** SOURCE DATA follows **
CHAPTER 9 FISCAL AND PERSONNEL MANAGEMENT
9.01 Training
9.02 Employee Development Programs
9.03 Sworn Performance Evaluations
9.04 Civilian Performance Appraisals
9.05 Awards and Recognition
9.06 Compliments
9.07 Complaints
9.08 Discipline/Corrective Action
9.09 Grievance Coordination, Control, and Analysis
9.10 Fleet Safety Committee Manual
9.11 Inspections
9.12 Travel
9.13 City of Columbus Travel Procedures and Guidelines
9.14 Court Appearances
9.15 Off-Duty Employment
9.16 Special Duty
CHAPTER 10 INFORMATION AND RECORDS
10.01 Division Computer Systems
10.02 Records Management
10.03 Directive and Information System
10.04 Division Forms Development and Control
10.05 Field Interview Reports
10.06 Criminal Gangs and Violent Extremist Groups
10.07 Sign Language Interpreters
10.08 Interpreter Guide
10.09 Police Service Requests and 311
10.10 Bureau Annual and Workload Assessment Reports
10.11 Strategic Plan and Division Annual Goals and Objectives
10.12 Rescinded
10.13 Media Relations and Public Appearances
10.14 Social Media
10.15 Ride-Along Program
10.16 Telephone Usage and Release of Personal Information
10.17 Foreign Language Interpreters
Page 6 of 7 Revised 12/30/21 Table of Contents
** End of SOURCE DATA **
** SOURCE DATA follows **
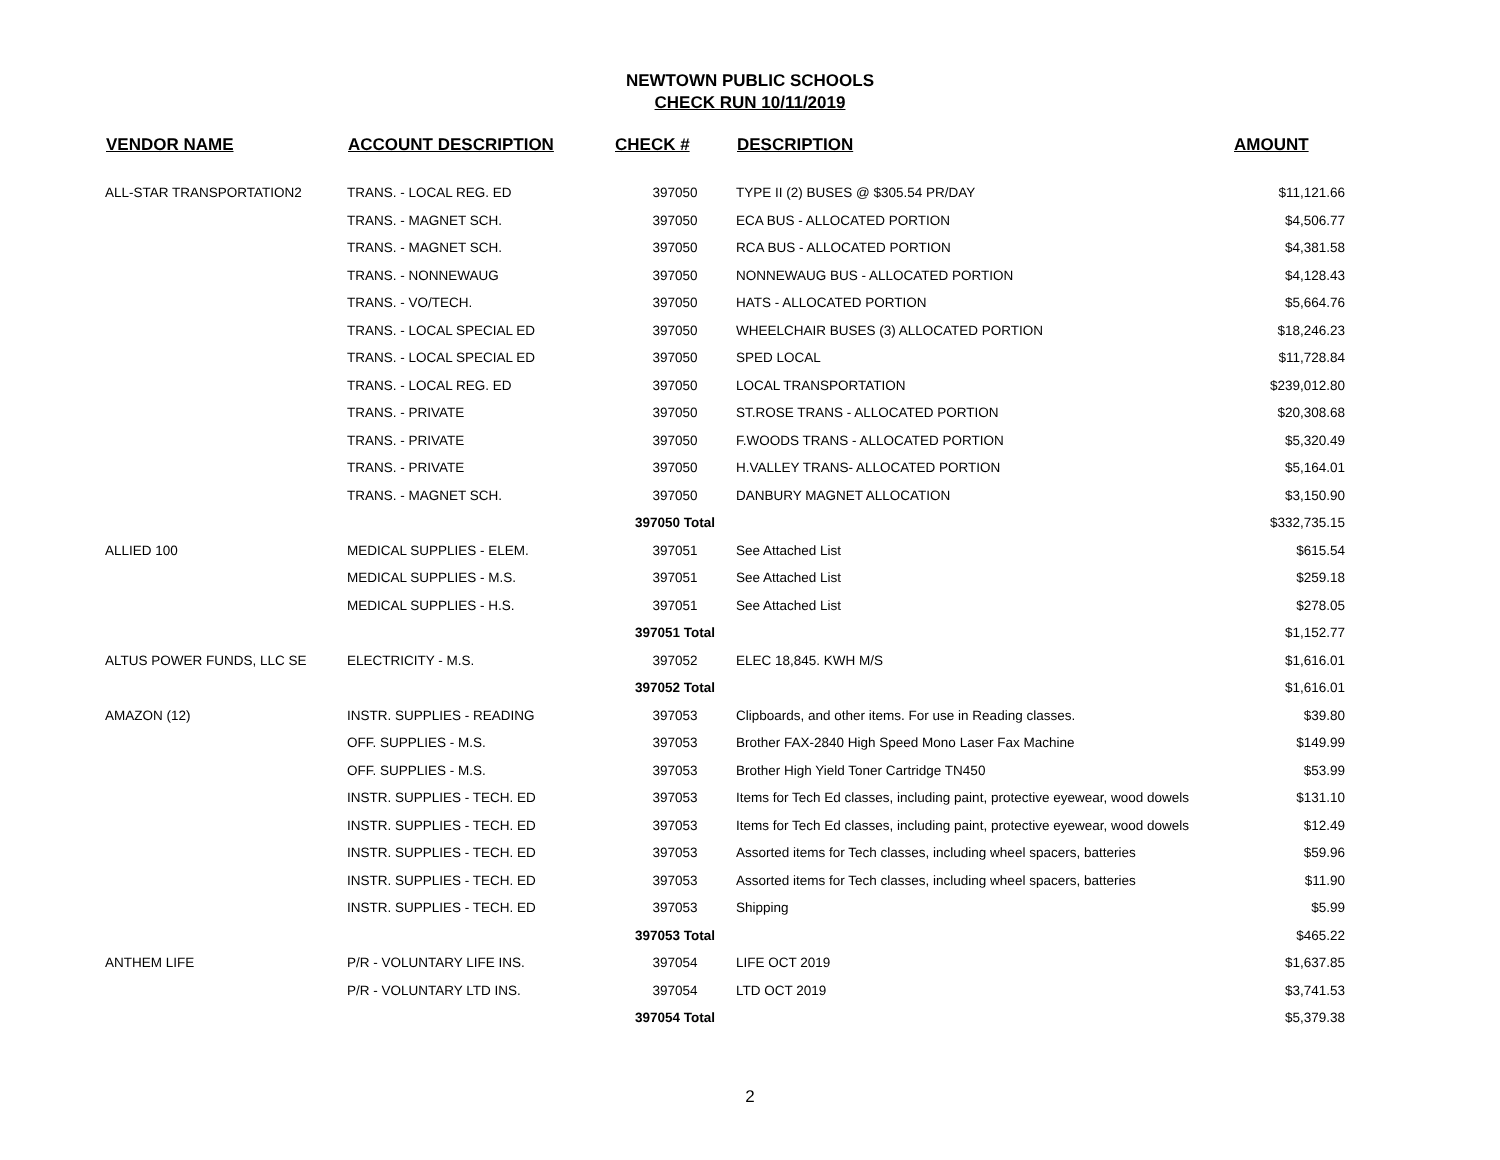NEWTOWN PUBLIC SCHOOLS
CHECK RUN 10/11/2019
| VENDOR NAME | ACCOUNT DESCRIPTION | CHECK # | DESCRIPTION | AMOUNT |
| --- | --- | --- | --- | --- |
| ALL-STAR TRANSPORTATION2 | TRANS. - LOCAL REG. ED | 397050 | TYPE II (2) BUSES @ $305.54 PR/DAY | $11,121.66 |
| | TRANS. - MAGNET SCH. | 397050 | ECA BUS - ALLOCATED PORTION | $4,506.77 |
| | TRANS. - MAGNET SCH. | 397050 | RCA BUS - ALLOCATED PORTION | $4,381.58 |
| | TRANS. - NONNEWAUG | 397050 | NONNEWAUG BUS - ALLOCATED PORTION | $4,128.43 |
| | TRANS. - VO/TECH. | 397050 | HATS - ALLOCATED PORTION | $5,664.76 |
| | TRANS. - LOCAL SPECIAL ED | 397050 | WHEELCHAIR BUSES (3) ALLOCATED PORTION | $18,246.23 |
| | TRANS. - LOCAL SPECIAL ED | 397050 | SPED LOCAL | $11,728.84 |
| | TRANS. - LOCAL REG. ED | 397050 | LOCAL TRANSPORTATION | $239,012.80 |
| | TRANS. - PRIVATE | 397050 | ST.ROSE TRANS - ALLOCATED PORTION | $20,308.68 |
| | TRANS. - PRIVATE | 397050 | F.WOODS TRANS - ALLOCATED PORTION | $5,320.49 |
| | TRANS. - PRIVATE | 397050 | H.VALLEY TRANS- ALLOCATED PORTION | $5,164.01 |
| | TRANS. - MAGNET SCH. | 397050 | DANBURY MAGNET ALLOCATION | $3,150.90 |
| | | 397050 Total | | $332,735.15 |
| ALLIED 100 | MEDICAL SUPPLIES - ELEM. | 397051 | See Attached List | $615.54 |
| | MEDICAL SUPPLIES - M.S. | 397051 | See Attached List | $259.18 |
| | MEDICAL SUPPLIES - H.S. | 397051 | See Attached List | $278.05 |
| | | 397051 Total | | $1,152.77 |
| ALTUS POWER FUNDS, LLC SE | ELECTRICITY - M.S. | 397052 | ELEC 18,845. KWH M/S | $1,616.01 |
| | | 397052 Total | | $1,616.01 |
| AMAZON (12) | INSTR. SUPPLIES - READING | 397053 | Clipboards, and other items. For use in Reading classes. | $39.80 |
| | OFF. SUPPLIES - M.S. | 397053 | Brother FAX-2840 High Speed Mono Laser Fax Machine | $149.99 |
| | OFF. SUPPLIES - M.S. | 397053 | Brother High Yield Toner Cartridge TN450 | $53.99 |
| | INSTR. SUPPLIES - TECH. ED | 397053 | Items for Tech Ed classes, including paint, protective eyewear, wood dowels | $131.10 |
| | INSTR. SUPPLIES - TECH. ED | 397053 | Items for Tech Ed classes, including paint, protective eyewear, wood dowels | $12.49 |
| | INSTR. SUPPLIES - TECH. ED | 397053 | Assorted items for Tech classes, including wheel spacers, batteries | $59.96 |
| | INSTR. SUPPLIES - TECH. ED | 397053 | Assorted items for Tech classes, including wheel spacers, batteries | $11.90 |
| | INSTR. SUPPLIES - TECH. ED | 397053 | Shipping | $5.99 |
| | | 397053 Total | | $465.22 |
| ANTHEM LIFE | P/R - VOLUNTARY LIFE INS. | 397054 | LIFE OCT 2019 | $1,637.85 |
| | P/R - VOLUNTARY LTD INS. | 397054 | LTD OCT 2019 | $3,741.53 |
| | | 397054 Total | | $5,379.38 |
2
** End of SOURCE DATA **
** SOURCE DATA follows **
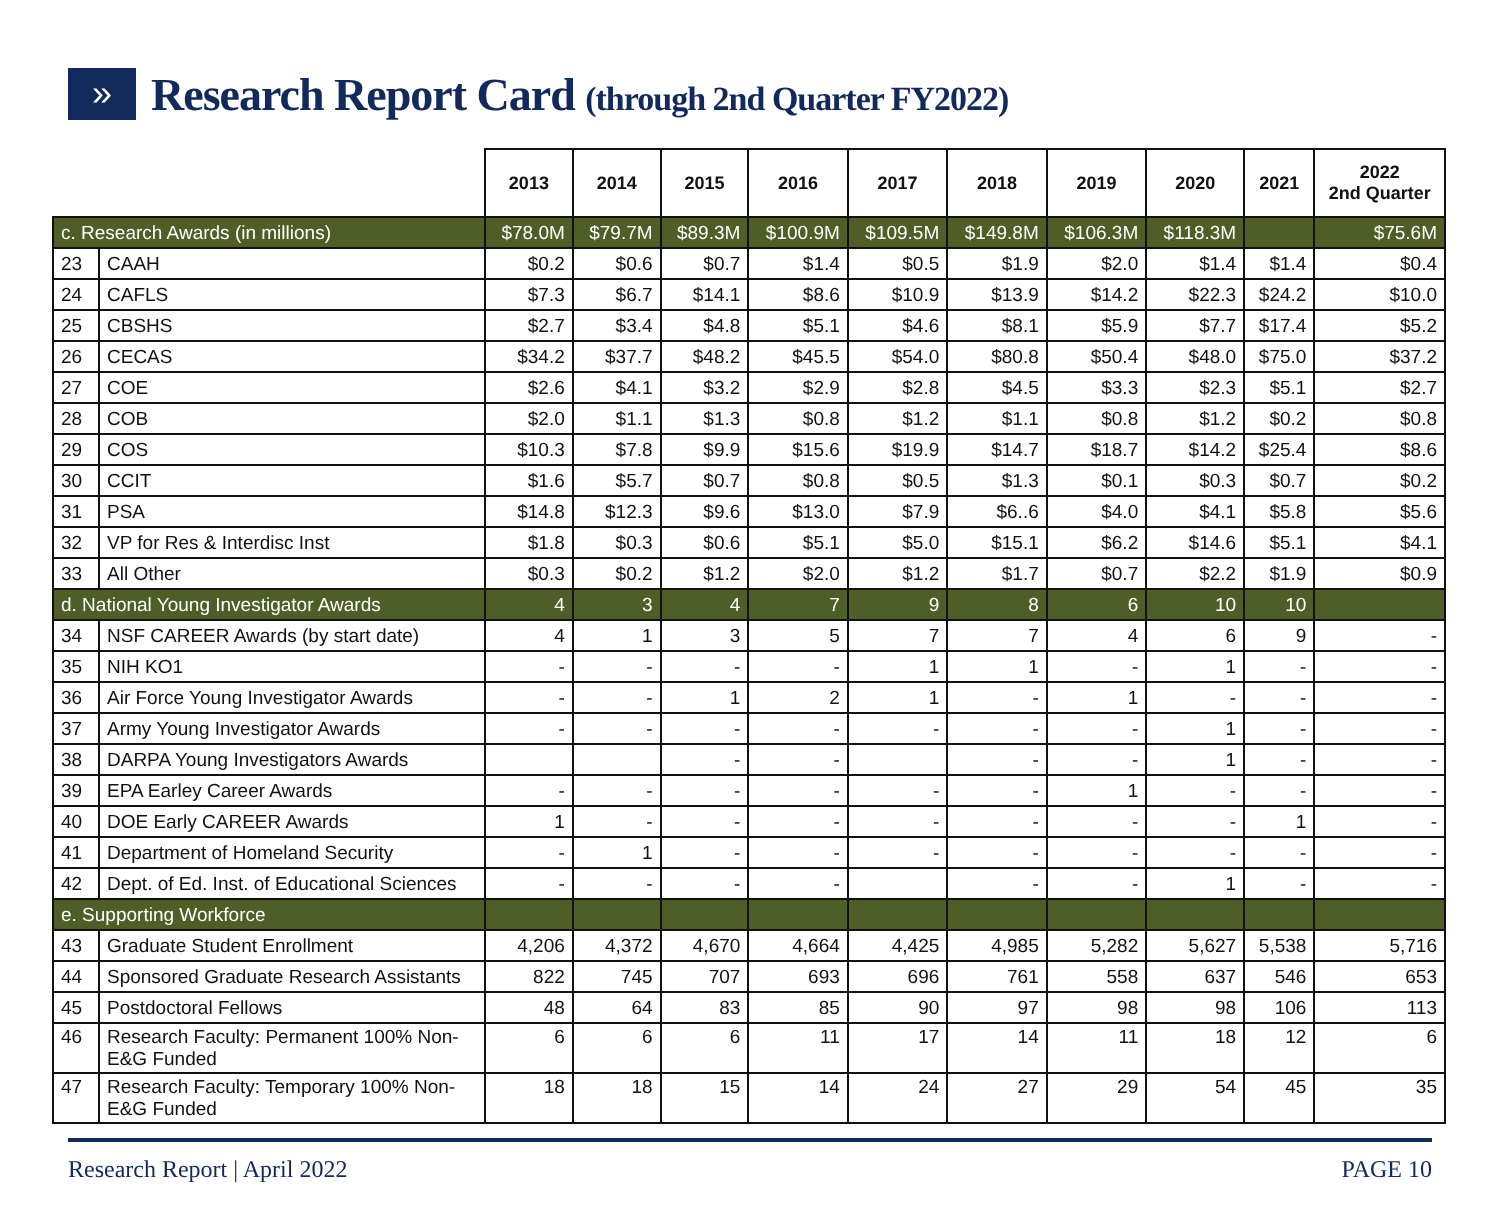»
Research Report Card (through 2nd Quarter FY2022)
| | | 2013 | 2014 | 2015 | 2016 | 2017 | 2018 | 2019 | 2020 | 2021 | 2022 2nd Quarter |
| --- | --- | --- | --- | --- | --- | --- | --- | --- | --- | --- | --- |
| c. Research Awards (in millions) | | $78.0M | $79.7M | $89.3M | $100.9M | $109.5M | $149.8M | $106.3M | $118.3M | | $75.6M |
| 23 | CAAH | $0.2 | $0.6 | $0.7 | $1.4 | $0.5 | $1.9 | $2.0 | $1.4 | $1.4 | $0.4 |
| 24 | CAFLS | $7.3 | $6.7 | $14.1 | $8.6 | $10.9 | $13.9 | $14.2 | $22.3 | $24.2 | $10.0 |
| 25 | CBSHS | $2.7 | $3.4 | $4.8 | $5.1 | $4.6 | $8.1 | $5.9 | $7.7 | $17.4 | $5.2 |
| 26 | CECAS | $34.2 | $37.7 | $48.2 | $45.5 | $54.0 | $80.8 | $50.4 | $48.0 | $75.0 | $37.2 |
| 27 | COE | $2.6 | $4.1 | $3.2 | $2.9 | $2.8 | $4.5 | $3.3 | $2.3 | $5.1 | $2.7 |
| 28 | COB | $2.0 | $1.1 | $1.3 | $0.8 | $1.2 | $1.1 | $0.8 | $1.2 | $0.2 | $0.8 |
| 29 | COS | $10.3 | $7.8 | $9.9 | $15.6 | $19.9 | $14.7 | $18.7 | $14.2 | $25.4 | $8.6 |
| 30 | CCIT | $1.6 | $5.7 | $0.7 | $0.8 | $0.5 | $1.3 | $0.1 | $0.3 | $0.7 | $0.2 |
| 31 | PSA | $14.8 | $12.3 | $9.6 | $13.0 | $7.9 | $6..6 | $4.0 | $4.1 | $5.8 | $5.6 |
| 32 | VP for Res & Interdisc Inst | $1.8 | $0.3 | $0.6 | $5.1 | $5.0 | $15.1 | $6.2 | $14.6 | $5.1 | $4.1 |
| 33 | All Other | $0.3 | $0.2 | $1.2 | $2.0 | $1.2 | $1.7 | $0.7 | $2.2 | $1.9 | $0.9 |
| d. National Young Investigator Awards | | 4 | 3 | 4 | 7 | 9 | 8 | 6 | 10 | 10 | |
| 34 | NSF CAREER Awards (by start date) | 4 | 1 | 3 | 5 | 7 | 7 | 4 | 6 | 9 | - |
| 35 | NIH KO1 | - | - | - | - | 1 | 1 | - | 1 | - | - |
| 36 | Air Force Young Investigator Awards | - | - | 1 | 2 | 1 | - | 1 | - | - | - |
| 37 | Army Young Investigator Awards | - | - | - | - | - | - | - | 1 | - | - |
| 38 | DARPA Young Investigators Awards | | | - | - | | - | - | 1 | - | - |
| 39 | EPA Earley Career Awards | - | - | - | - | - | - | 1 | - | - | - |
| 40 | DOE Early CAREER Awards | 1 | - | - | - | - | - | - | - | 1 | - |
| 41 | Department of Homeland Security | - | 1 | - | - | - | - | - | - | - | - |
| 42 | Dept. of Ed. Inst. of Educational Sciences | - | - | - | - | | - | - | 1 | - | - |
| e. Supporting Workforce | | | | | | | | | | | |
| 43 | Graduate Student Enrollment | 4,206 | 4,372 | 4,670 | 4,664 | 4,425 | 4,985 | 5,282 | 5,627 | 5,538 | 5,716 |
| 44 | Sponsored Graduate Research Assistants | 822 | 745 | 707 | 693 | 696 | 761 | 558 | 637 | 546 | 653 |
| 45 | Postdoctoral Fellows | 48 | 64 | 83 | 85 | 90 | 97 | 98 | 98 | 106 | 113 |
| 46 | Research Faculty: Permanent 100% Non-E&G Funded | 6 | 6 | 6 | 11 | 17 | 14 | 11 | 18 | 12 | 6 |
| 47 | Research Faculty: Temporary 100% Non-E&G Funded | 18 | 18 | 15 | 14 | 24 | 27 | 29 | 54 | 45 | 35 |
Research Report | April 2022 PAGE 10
** End of SOURCE DATA **
● **WHAT IS REQUIRED**: The expected answer is one number: how many lines above contain "Appearances".

● **REPLY**: 2